Third state-sponsored strain of malware unveiled this week that can cross the air gap and hit isolated networks.
Hackers suspected to be working in the Chinese government’s interest have targeted Taiwanese and Philippine military air-gapped networks.
Trend Micro says that the attacks were carried out by a party called Tropic Trooper, also known as KeyBoy.
Attacks involve the use of USBferry, a malware strain containing a feature that allows removable USB devices such as thumb drives and portable storage systems to replicate themselves.
Trend Micro says the purpose of these attacks was to enable hackers to reach within air-gapped (isolated, internet-disconnected) Taiwanese and Philippine military-operated networks, and other targets.
The malware will infect a server with less security safeguards, then wait to connect to a USB computer, infect the computer and wait to be ferried to other parts of the internal network of a victim.
On the new unit, USBferry would gather confidential documents inside the internal storage of the USB device, and wait until it was ferried back to another internet-connected device, where it would return the data to the command and control servers of Tropic Trooper.
Six years have passed since the attacks
Trend Micro says that since 2018 it has been tracking attacks with the USBferry malware, but that older incidents have been traced back to 2014 when Tropic Trooper appears to have first deployed the malware.
The hacker group has historically been interested in robbing Taiwan and the Philippines of defense and marine-related intelligence.
Military and navy departments, government institutions , national banks, and military hospitals were attacked.
Trend Micro said these entities were targeted by hackers as initial footholds to leap “the air gap” to adjacent networks, sometimes across government organizations.
“Tropic Trooper is aware that major military or government entities might have security measures in place in physically isolated environments, such as the use of biometrics, safe USB for data transmission or plugging the USB device into a quarantined computer before using it in a physically isolated environment,” Trend Micro researchers said in a report published Tuesday.
“Tropic Trooper then prefers to target associated institutions and use them as initial footholds. In this case, we demonstrated how Tropic Trooper actors effectively moved from a military hospital to a physically separated network of the military.”

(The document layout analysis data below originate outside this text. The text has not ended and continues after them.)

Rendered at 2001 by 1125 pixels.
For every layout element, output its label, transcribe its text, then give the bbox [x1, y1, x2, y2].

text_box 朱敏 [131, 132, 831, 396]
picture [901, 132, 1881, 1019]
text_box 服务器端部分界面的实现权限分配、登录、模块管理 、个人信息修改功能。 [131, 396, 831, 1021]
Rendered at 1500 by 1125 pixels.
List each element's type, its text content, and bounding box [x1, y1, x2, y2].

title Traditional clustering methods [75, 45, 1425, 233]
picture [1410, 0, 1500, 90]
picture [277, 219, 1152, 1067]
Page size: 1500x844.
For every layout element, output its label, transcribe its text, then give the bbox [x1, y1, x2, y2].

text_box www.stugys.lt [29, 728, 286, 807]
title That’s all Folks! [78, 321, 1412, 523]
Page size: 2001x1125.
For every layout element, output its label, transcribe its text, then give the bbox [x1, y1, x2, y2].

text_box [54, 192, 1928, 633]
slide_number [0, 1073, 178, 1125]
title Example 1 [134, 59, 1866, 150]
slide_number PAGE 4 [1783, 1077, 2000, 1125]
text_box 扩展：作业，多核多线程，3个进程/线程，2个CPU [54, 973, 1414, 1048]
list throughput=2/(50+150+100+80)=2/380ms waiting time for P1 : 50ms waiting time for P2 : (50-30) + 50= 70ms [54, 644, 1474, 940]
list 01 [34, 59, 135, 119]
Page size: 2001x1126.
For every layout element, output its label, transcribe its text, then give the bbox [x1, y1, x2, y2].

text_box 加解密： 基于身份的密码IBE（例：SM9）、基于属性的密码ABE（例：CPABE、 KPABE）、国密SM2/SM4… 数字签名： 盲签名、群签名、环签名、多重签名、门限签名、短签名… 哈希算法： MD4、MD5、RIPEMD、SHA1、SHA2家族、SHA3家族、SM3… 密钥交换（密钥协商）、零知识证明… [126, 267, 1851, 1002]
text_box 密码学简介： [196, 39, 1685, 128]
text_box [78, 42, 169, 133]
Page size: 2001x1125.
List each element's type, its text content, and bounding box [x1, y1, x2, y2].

Trend Micro said that while Tropic Trooper in the past targeted a wide variety of victims, the most recent assaults it found were against the physically isolated populations of the Taiwanese and Philippine military.
Interest in air-gapped networks is increasing
In Trend Micro’s 36-page USBferry report there is a technical overview of the USBferry malware along with vulnerability indicators.
Trend Micro’s USBferry study is the third of its kind released this week describing malware created by state-sponsored hackers that can leap over the air gap into isolated networks. The other two findings are the Ramsay malware report by ESET, and the COMpfun report by Kaspersky.
All three studies indicate growing interest in creating malware from nation-state hacking groups capable of penetrating air-gapped networks.